# Extrait du texte
Test de Pokémon Écarlate et Violet, les idées sans le pétrole
Vouloir changer les choses c'est bien, s'en donner les moyens c'est mieux.
Après le spin-off Légendes Pokémon Arceus en début d’année, la franchise reprend sa marche forcée avec l’arrivée de la neuvième génération dans Pokémon Écarlate et Violet. Une génération qui se veut être celle du renouveau, avec pour la première fois un monde entièrement ouvert. Tout en reprenant une grande base d’Arceus, pour le meilleur et pour le pire.
Ce test a été réalisé via un code fourni par l’éditeur.
Ce qui est pratique avec Pokémon, c’est que l’on peut facilement recycler ses textes d’année en année. Toujours la même formule, 8 badges, une team de méchants clichés, un long couloir, et le tour est joué. Sauf ici. Avec Écarlate et Violet, la neuvième génération veut changer les choses. Offrir pour la première fois un monde intégralement ouvert, parcourable comme bon vous semble, dans n’importe quel ordre.
Après un tunnel de scénario qui semble interminable, présentant l’académie et tous les axes narratifs disponibles, nous voila enfin lâchés dans la région de Paldea. Avec pour seule indication trois voies à suivre. Celle du Maître, qui représente la classique quête des badges pour venir le meilleur dresseur de la région. Mais aussi deux voies plus narratives, s’intéressant à des Pokémon plus forts que la moyenne gardant des épices particulières, ou la traditionnelle Team cliché. Qui, pour une fois, n’est pas là pour détruire le monde ou faire de l’écoterrorisme, mais s’accompagne d’une vraie histoire. Et s’accompagne de sa propre mécanique de combat.

# Tâches à réaliser
- 1) Traduisez en anglais cette phrase du test de Pokémon Écarlate et Violet : « Vouloir changer les choses c'est bien, s'en donner les moyens c'est mieux. »
- 2) Donnez la suite du test de Pokémon Écarlate et Violet ci-dessus, en reprenant juste après sa dernière phrase.

# Données fournies
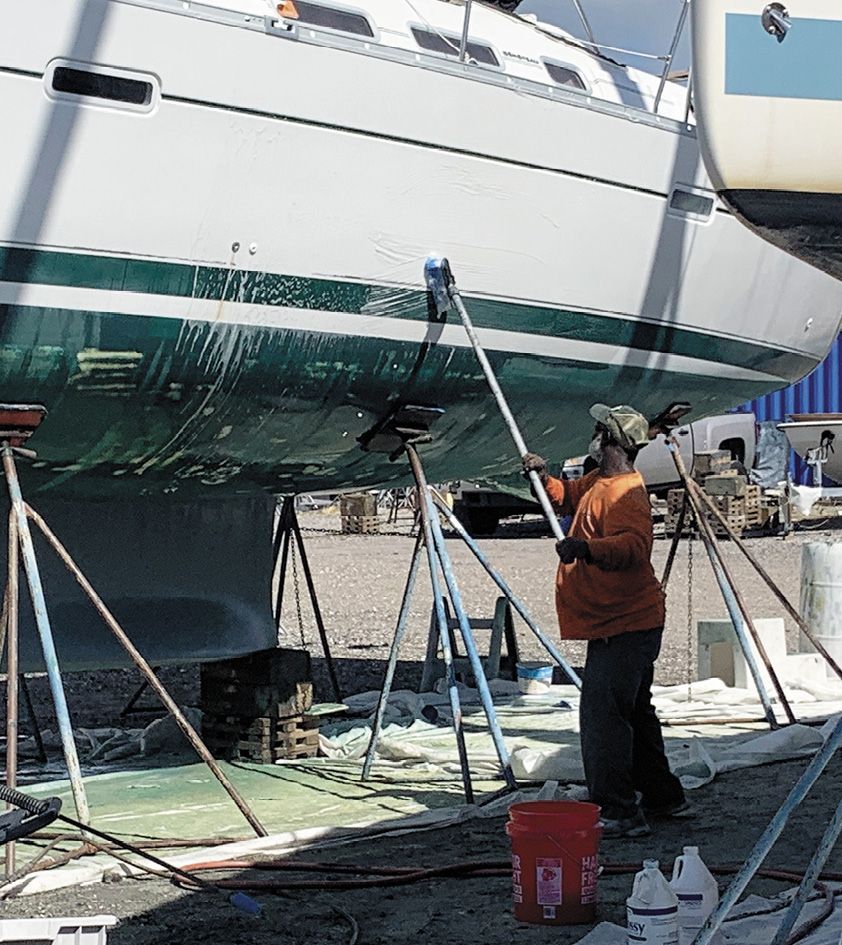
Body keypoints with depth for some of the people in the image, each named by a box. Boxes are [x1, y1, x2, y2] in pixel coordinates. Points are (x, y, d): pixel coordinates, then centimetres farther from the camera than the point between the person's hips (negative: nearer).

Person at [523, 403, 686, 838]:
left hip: (623, 627, -12)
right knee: (633, 713, 22)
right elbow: (567, 497, 31)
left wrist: (587, 549, -53)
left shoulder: (625, 492, -21)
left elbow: (633, 545, -37)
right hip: (629, 623, 12)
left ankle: (618, 813, -12)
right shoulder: (598, 483, 13)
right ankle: (662, 797, 34)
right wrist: (544, 477, 11)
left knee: (603, 715, -13)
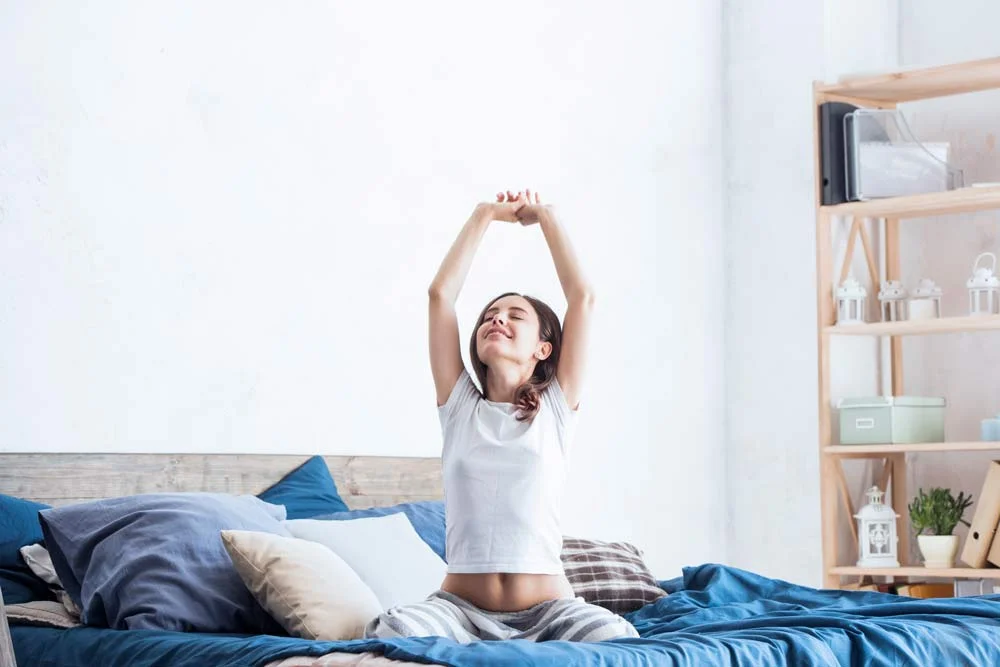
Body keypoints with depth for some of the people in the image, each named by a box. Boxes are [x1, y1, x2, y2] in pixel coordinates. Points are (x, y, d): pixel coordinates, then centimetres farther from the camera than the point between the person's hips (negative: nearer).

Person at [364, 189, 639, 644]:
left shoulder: (555, 407, 10)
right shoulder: (459, 404, 13)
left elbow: (583, 297, 7)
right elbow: (441, 293, 11)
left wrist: (544, 216, 16)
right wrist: (485, 215, 17)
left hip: (547, 608, -1)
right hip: (460, 606, 1)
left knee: (617, 640, -33)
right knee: (388, 633, -31)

# Réponses par tâche
- 1) Wanting to change things is good; giving yourself the means to do it is better.

- 2)
Suivre ces intrigues n’est même pas vraiment obligatoire pour explorer la région, puisque toutes les zones sont réellement accessibles dès le jeu pleinement lancé. Un énorme changement qui fait plaisir quand on sait à quel point Pokémon est historiquement ancré dans les jeux à couloir, avec un Ronflex endormi ou des Psykokwak ayant mal à la tête pour empêcher le passage.
De la liberté
Ne vous enflammez pas pour autant, chaque zone a son propre niveau. Ce qui donne tout de même un ordre idéal pour les enchaîner, sous peine de faire disparaître instantanément la difficulté. Par exemple, si vous avez le malheur de prendre la sortie Est au début du jeu, vous débuterez par un premier Pokémon dominant. Puis, naturellement vous explorerez tout ce côté de la carte, enchaînant quelques autres activités et découvrant les zones. Avant d’enchaîner sur la suite, redescendant vers la zone de départ, pour découvrir un champion avec des Pokémon niveau 10. Un semblant d’équilibrage aurait été le bienvenu.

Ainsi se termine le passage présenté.